_EXERCISE AIM_
Every line below that mentions the word "Anthony" should be copied out.

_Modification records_

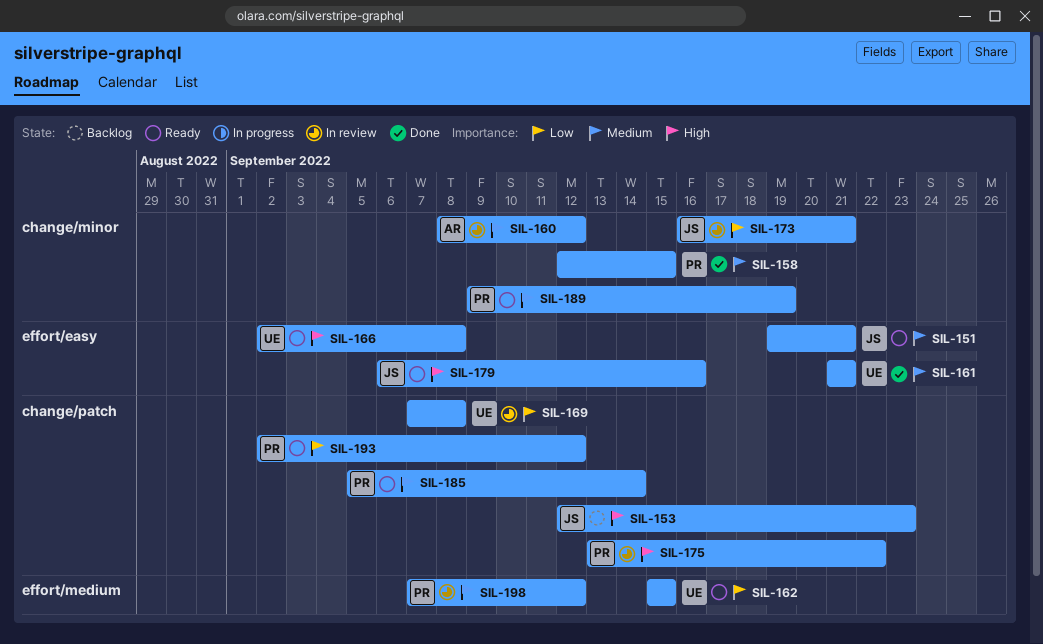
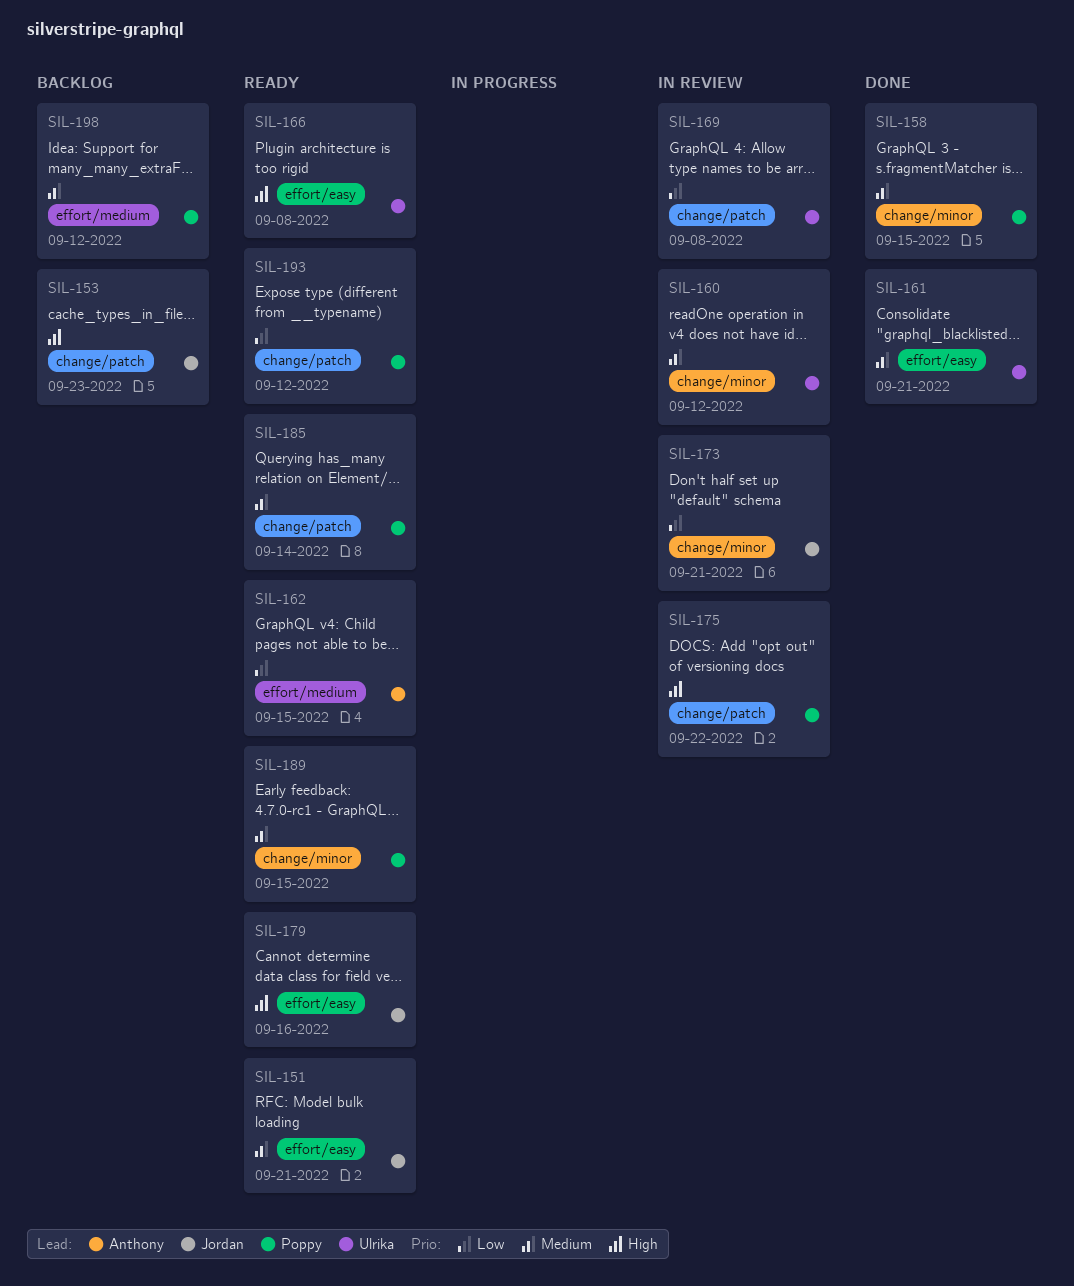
SIL-160, owner: Anthony -> Ulrika
SIL-162, owner: Ulrika -> Anthony
SIL-189, due: Sep 19 -> Sep 15
SIL-198, status: In review -> Backlog

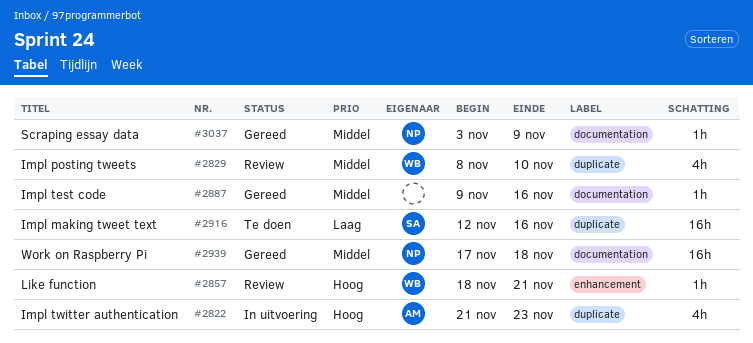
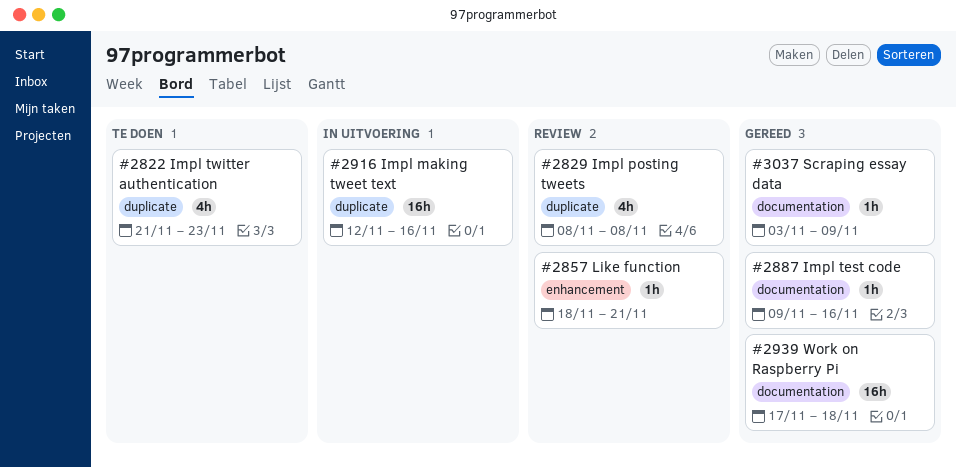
#2822, status: In uitvoering -> Te doen
#2829, due: Nov 10 -> Nov 8
#2916, status: Te doen -> In uitvoering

_RESPONSE TO THIS TASK_
SIL-160, owner: Anthony -> Ulrika
SIL-162, owner: Ulrika -> Anthony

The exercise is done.